Task brief: Where in the entries below does "lines" appear? Copy every line that has it.

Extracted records
══════
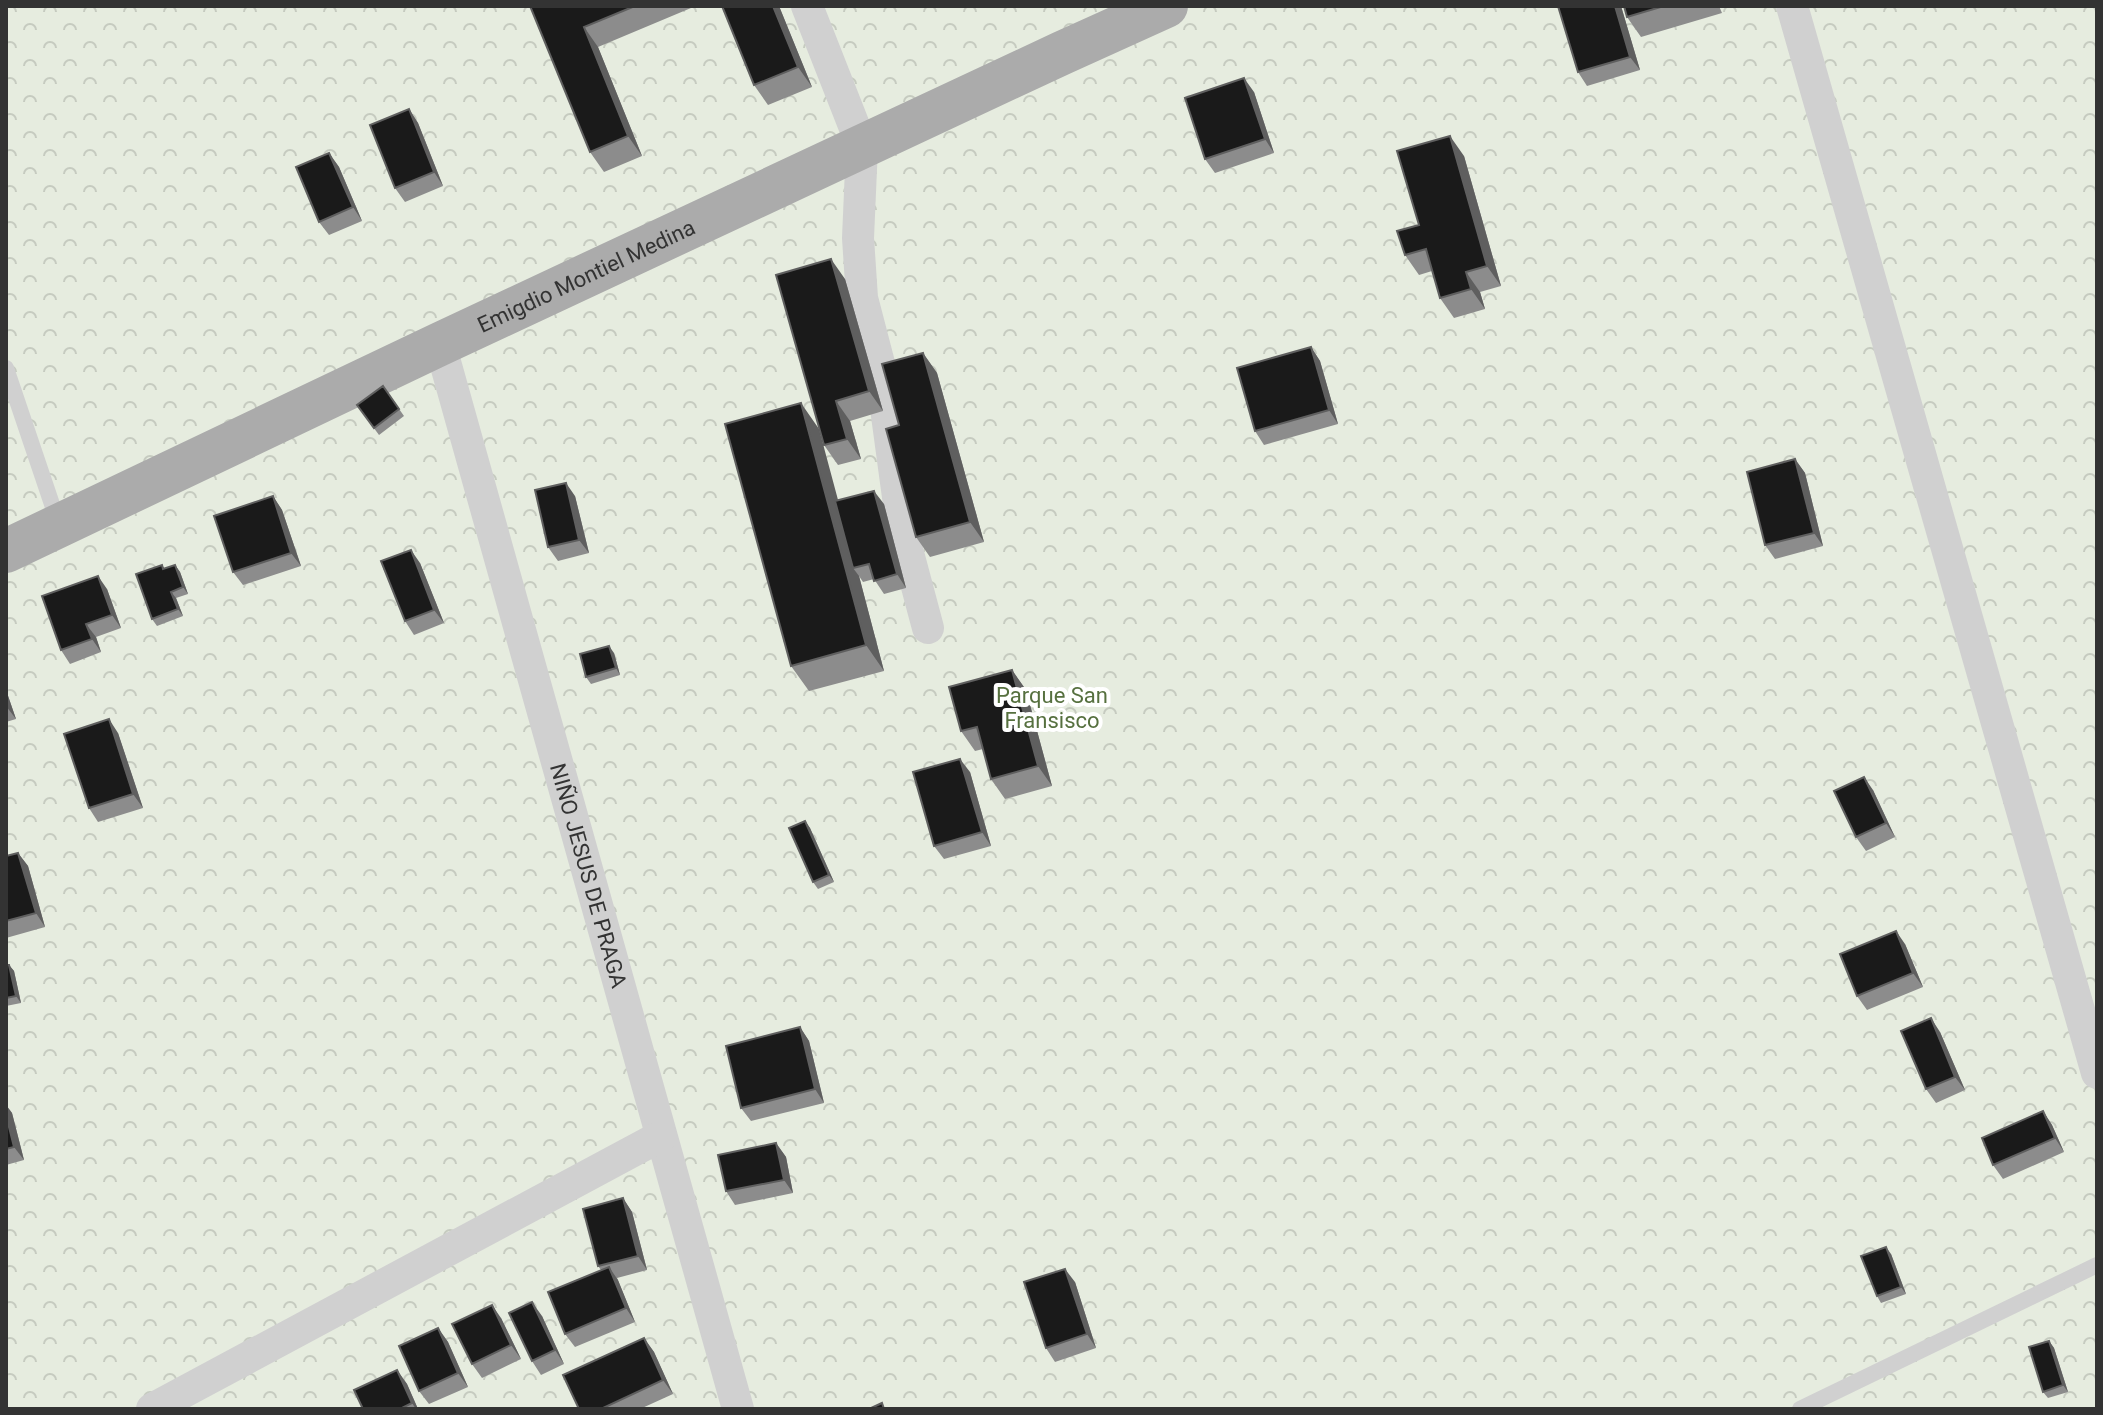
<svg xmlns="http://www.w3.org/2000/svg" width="2103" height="1415" viewBox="0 0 2103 1415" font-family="Roboto,sans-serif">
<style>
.forest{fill:url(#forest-crowns)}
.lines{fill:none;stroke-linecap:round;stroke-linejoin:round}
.service{stroke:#d0d0d0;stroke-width:16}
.minor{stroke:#d0d0d0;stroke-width:32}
.primary{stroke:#ababab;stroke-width:44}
.wall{fill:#8c8c8c}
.shaded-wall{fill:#5f5f5f}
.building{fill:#1a1a1a;stroke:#5f5f5f;stroke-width:2}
.labels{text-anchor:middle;stroke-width:8;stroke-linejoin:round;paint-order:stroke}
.street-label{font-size:22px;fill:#333;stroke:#fff}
.park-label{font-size:22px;fill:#56703f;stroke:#fff}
</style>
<defs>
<pattern id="forest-crowns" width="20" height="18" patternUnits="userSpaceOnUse" patternTransform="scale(2)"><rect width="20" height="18" fill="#e6ecdf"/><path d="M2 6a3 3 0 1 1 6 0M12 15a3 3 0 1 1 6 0" fill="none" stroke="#c6cbc0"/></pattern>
</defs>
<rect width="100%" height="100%" fill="#fff"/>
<path class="forest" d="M6,6h2091v1403h-2091z"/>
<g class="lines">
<path class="service" d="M6,368l53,157
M1800,1409l297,-144"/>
<g class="minor">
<path d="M807,6l55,140 -4,92 4,60 19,73 22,163 25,94"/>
<path d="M1792,6l305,1067"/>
<path id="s1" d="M440,344l298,1065"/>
<path d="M152,1409l509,-273"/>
</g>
<path class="primary" id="s2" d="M6,551l434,-207 622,-291 104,-47"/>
</g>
<path class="wall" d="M530,6h160l1,2 -93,39 44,109 -38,16 -14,-20z
M779,6l33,81 -44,18 -14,-20z
M1621,6l19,64 -53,16 -9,-14z
M1624,6h95l3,7 -81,24 -14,-20z
M1254,92l20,61 -59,20 -10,-14z
M409,109l9,14 25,63 -38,16 -10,-14z
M329,153l10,14 23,54 -33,14 -10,-13z
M1464,156l37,130 -21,6 5,17 -31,9 -14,-20 -8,-27 -13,4 -14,-20 14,-30z
M845,279l38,132 -33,10 11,38 -23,6 -14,-20z
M1311,347l9,14 18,63 -74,21 -9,-14z
M923,353l14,20 47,169 -54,15 -14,-20 -17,-112z
M383,386l21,30 -25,19 -22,-30z
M1795,459l10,14 18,73 -48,13 -10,-14z
M273,496l9,14 19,56 -58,19 -10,-13z
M575,496l14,57 -31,8 -10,-14z
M838,501l46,3 22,84 -22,6 -10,-15 -11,3 -4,-6 25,95 -75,20 -18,-25z
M420,563l24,60 -30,12 -9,-14z
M162,565l3,4 10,-4 5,7 8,22 -12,4 7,18 -26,10 -5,-7z
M107,589l14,39 -25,9 5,15 -31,12 -9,-14z
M614,653l6,22 -29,9 -5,-7z
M1012,670l14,20 26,96 -47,13 -14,-20 -8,-30 -8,2 -14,-20z
M6,690l10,29 -10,3z
M118,733l25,75 -45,14 -9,-14z
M970,772l21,74 -47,13 -10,-13z
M1873,790l22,47 -29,14 -10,-14z
M805,821l5,7 24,54 -16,7 -5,-7z
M18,853l10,13 17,61 -39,11v-82z
M1905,944l18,43 -56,23 -10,-14z
M6,965h3l5,6 7,32 -15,3z
M800,1027l9,14 15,62 -73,18 -10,-13z
M1940,1032l25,58 -29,13 -10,-14z
M6,1105l6,8 12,47 -18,5z
M2043,1111l9,14 12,27 -61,27 -10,-14z
M776,1143l10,14 7,36 -58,12 -9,-14z
M623,1198l9,14 15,58 -30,8 18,44 -60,25 -10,-13 36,-64 -3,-4z
M1891,1254l15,40 -25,9 -4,-7z
M1075,1282l21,66 -41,14 -9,-14z
M542,1316l22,48 -23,11 -9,-14z
M501,1318l20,41 -39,19 -10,-14z
M438,1328l10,14 20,45 -39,17 -10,-13z
M644,1338l10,14 19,42 -33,15h-61z
M2049,1341l5,7 14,44 -20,6 -5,-6z
M397,1370l10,14 11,25h-55z"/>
<path class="shaded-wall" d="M773,6h6l33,81 -14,-20z
M1615,6h6l19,64 -10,-13z
M584,27l14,20 44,109 -14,-20z
M1244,78l10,14 20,61 -9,-14z
M409,109l9,14 25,63 -9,-14z
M1450,136l14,20 37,130 -14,-20z
M329,153l10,14 23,54 -9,-14z
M831,259l14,20 38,132 -14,-20z
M1466,272l14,20 5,17 -14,-20z
M1311,347l9,14 18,63 -9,-14z
M923,353l14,20 47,169 -14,-20z
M836,401l14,20 11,38 -14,-20z
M801,403l18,26 37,138 -3,1 6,8 25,95 -18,-26z
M1795,459l10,14 18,73 -9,-13z
M566,483l9,13 14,57 -10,-13z
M874,491l10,13 22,84 -9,-14z
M273,496l9,14 19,56 -10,-13z
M411,550l9,13 24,60 -10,-13z
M175,565l5,7 8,22 -5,-7z
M98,576l9,13 14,39 -9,-13z
M171,592l5,6 7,18 -5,-7z
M86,624l10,13 5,15 -9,-13z
M609,646l5,7 6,22 -4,-7z
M1012,670l14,20 26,96 -14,-20z
M6,690l10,29 -10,-13z
M109,719l9,14 25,75 -10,-14z
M960,759l10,13 21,74 -9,-14z
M1864,777l9,13 22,47 -9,-14z
M805,821l5,7 24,54 -5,-7z
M18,853l10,13 17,61 -9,-14z
M1896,931l9,13 18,43 -10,-14z
M9,965l5,6 7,32 -5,-7z
M1931,1018l9,14 25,58 -10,-13z
M800,1027l9,14 15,62 -9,-14z
M6,1105l6,8 12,47 -10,-13 -8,-32z
M2043,1111l9,14 12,27 -9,-14z
M776,1143l10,14 7,36 -9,-13z
M623,1198l9,14 15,58 -9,-14z
M1886,1247l5,7 15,40 -5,-7z
M609,1267l9,13 17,42 -9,-14z
M1065,1269l10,13 21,66 -9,-14z
M532,1302l10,14 22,48 -9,-14z
M492,1305l9,13 20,41 -10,-14z
M438,1328l10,14 20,45 -10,-14z
M644,1338l10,14 19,42 -10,-14z
M2049,1341l5,7 14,44 -5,-7z
M397,1370l10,14 11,25h-2l-4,-6z"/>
<path class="building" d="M530,6h105l-51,21 44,109 -38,16z
M722,6h51l25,61 -44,18z
M1558,6h57l15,51 -52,15z
M1624,6h40l-37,11z
M1244,78l21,61 -60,20 -20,-61z
M409,109l25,63 -39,16 -25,-63z
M1450,136l37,130 -21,6 5,17 -31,9 -14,-49 -21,6 -8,-24 22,-6 -22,-74z
M329,153l24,54 -34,15 -23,-55z
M831,259l38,132 -33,10 11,38 -23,6 -48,-170z
M1311,347l18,63 -74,21 -18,-63z
M923,353l47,169 -54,15 -30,-108 13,-4 -17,-61z
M383,386l16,23 -25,19 -17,-23z
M801,403l65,242 -75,21 -66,-242z
M1795,459l19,74 -49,12 -18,-73z
M566,483l13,57 -31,7 -13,-57z
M874,491l23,83 -23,7 -5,-17 -16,4 -18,-67z
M273,496l18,57 -58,19 -19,-56z
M411,550l23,60 -29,11 -24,-60z
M162,565l1,4 12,-4 8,22 -12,5 7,17 -26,10 -16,-45z
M98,576l14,39 -26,9 6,15 -31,11 -19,-54z
M609,646l7,22 -30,9 -6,-23z
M1012,670l26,96 -47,13 -14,-52 -16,4 -12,-44z
M109,719l24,75 -44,14 -25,-74z
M960,759l22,73 -48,14 -21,-74z
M1864,777l22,46 -30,14 -22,-46z
M805,821l24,54 -16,7 -24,-54z
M18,853l18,60 -30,8v-65z
M1896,931l17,42 -56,23 -17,-42z
M6,965h3l7,31 -10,2z
M1931,1018l24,59 -29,12 -25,-58z
M800,1027l15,62 -74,19 -15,-62z
M2043,1111l12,27 -62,27 -11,-27z
M6,1115l8,32 -8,2z
M776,1143l8,37 -58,11 -8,-36z
M623,1198l15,58 -40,10 -15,-57z
M1886,1247l15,40 -24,9 -16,-40z
M609,1267l17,41 -61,26 -17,-42z
M1065,1269l22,65 -41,14 -22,-66z
M532,1302l23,48 -23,11 -23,-48z
M492,1305l19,40 -39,19 -20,-40z
M438,1328l20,45 -39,18 -20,-45z
M644,1338l19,42 -62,29h-22l-16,-34z
M2049,1341l14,44 -20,7 -14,-45z
M397,1370l15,33 -12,6h-37l-9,-19z
M882,1403l2,6h-15z"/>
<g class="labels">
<g class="street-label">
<text dy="8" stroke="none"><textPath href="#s2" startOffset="642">Emigdio Montiel Medina</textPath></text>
<text dy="8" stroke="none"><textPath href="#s1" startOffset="552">NIÑO JESUS DE PRAGA</textPath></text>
</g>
<g class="park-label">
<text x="1052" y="703">Parque San<tspan x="1052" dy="25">Fransisco</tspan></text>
</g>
</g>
<rect width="2103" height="1415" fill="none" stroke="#333333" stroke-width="16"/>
</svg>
══════
Problem solution:
.lines{fill:none;stroke-linecap:round;stroke-linejoin:round}
<g class="lines">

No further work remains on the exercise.